While it may not be a major cause for concern for bigger firms, this policy affects smaller firms greatly.
Generally, smaller firms make a lot of payments by cheque. Monetary transfers are done on a per-customer basis.
Cheques also circumvent the hassle and costs of transferring funds to different banks.
The number of cheques used in such transactions usually exceeds 30, which results in costs accumulating for smaller firms.
Singapore is a leading business and legal hub. Ease, efficiency and the cost of monetary transactions are, therefore, extremely important.
It is unfortunate that while work is being done to encourage the growth of small and medium-sized enterprises (SMEs), such bank policies are effectively undermining the efforts.

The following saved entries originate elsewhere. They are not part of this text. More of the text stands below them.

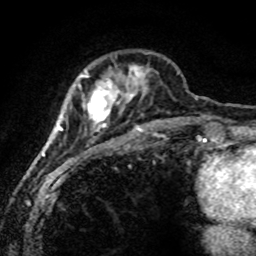
Breast MRI (dynamic contrast-enhanced), one axial slice. Slice 22 of 80 in the series (ordered by position). Cropped to one breast. Dynamic contrast-enhanced series, time point 2 of 8 at this slice position (early post-contrast). 1.5 T. TE 4.2 ms, TR 7.1 ms. 2 mm slice thickness. 256 × 256 image matrix, field of view 145 × 145 mm. Female patient.
Structures marked on this image (semi-automatically segmented with operator editing):
- enhancing-tissue mask used for the functional tumour volume (all voxels passing the contrast-enhancement thresholds inside the analysis volume; usually the tumour): bounding box [x1, y1, x2, y2] px = [43, 67, 149, 171]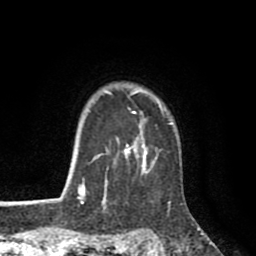
Breast MRI (dynamic contrast-enhanced), one axial slice. Slice 72 of 80 in the series (ordered by position). Cropped to one breast. Dynamic contrast-enhanced series, time point 2 of 8 at this slice position (early post-contrast). 1.5 T. TE 2.6 ms, TR 6.1 ms. 256 × 256 image matrix, field of view 160 × 160 mm. Female patient.
Annotated regions visible in this slice (semi-automatically segmented with operator editing):
- enhancing-tissue mask used for the functional tumour volume (all voxels passing the contrast-enhancement thresholds inside the analysis volume; usually the tumour): box from (x=77, y=89) to (x=172, y=203) px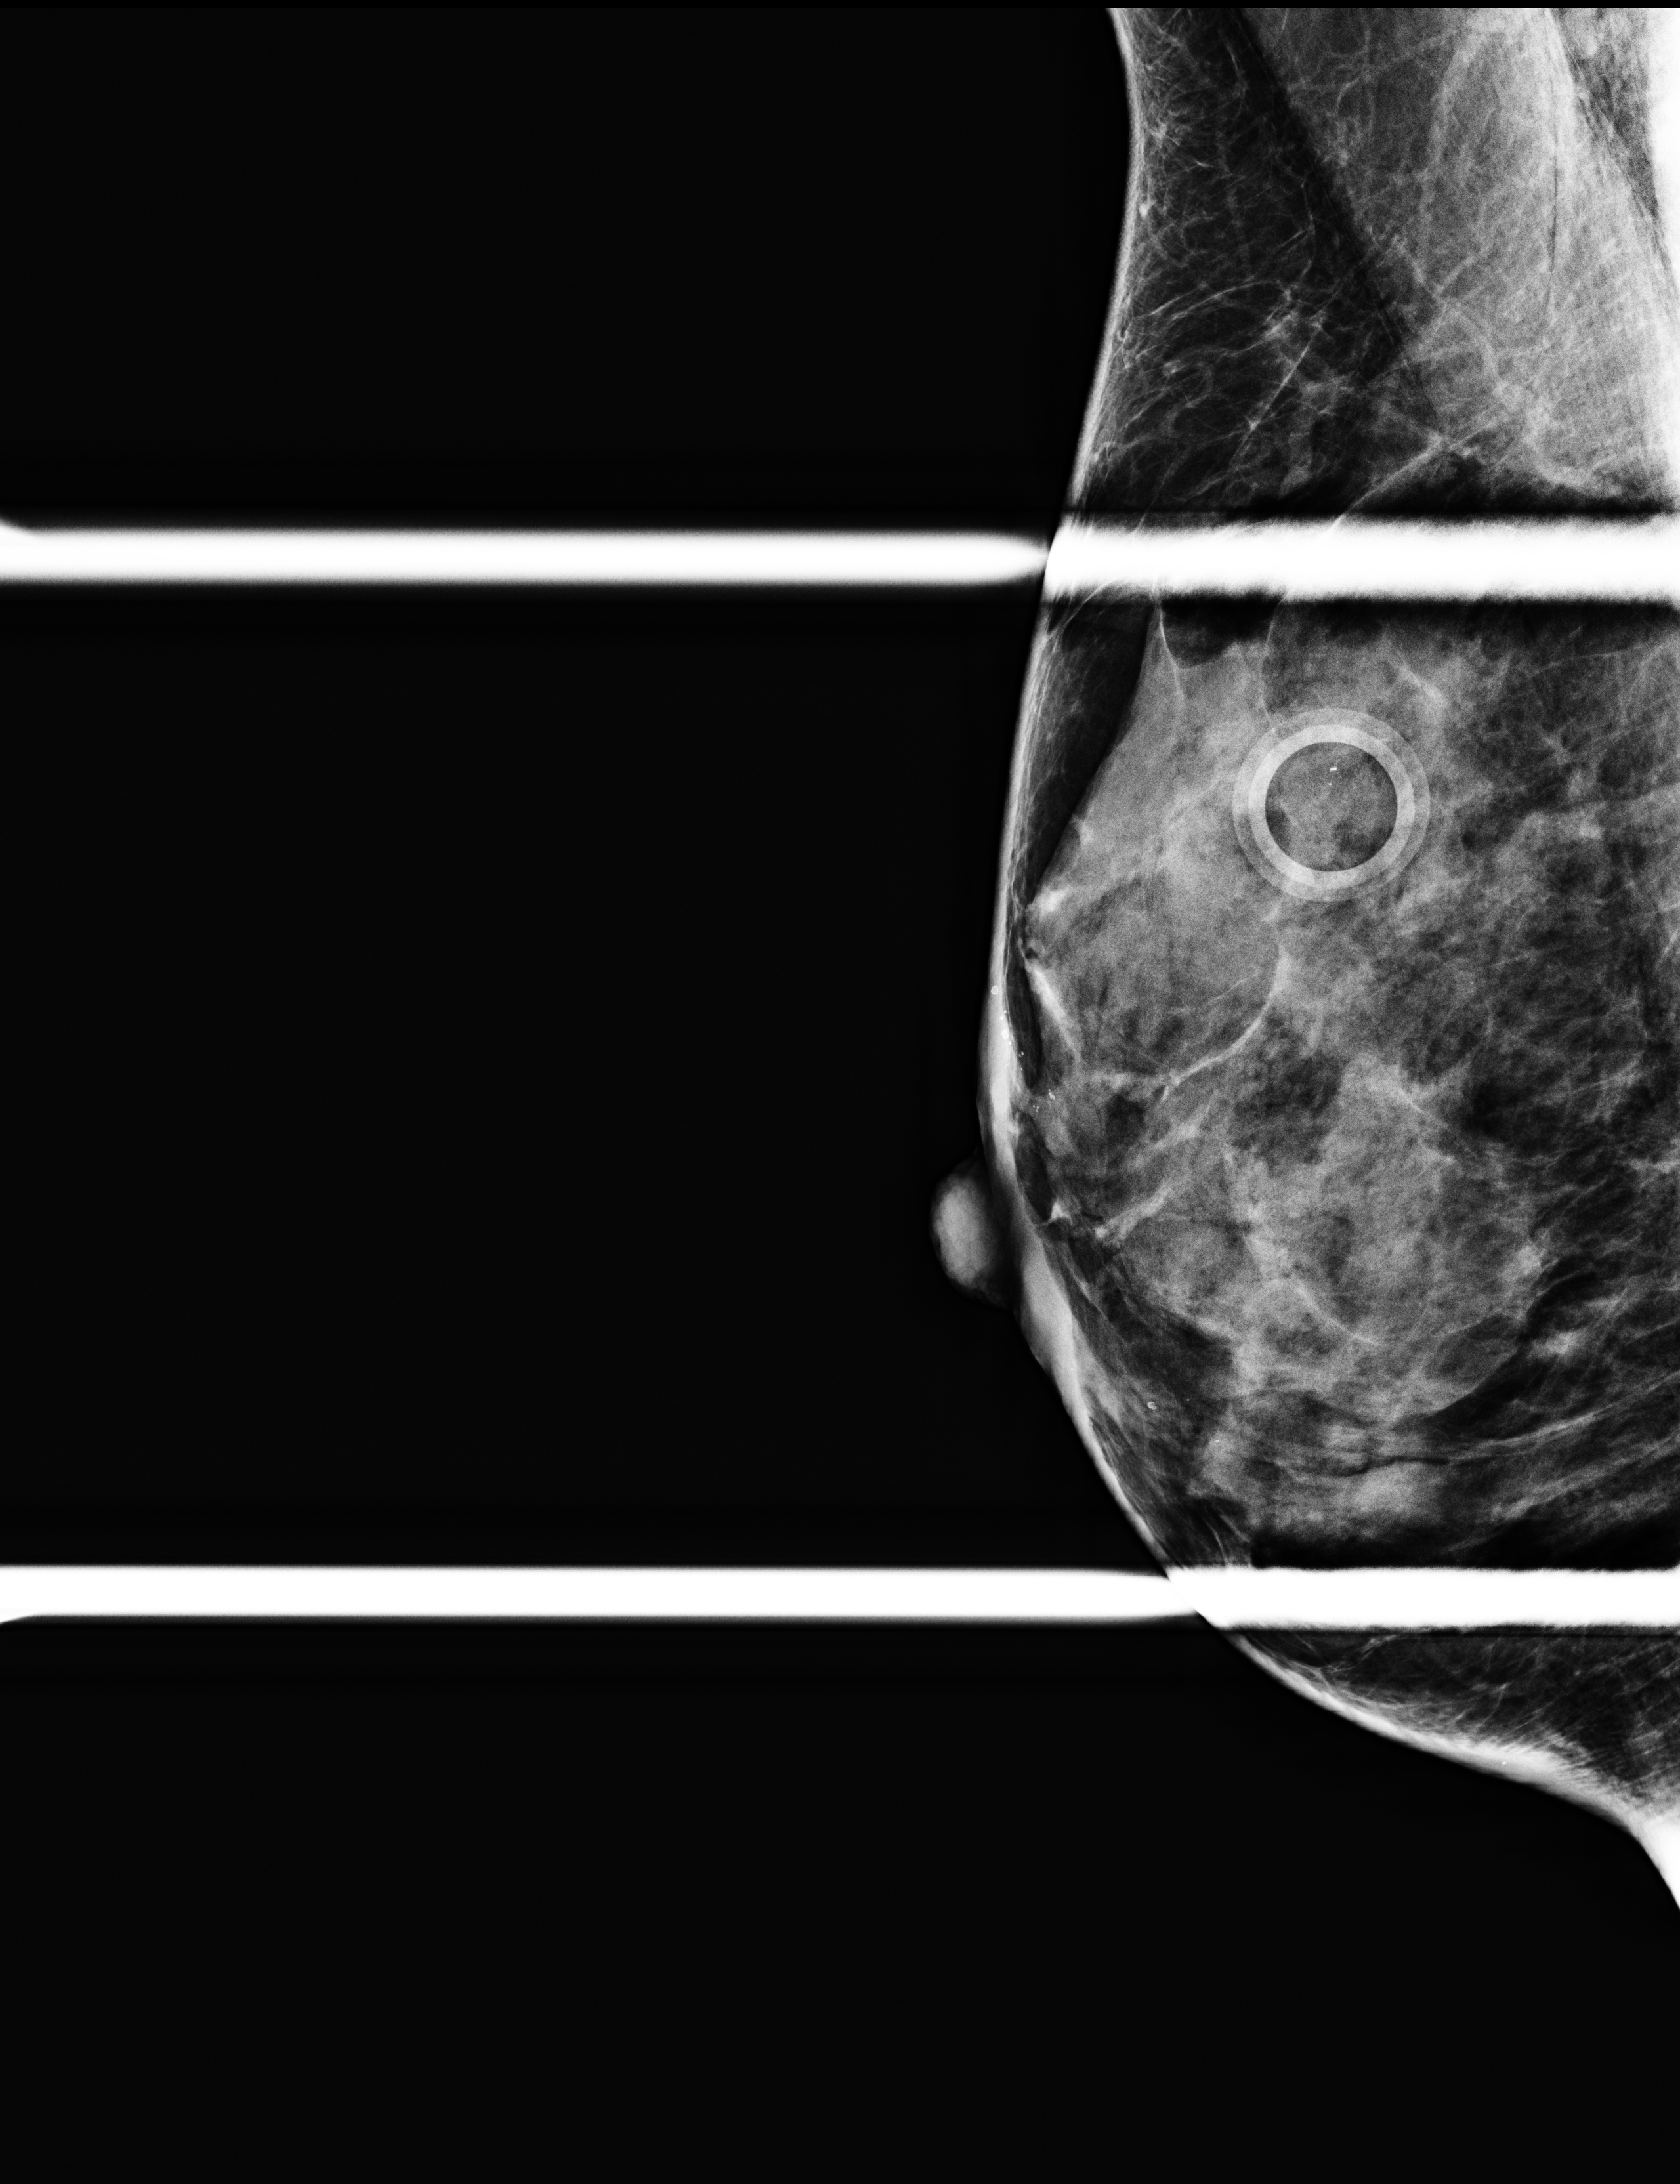
Full-field digital mammogram (FFDM); right breast; MLO view (spot compression); additional (diagnostic) view; system: Selenia Dimensions. Female patient, age 56 years.
Breast density at the screening exam (both breasts): heterogeneously dense (BI-RADS density category c). Final BI-RADS category for the screening round (tomosynthesis exam, both breasts): category 2. Recall: recalled for additional imaging after this screen.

To come to a solution, the interests of both banks and smaller firms must be taken into consideration.
On the one hand, banks incur costs for every cheque cleared. On the other hand, smaller firms seek to reduce their costs.
Perhaps banks could adopt a flexible approach and modify the charge imposed, depending on the company's size.
Should the company be small, the banks could reduce or waive the charge altogether.
This would make banks more competitive on their end, while smaller firms can find it easier to thrive.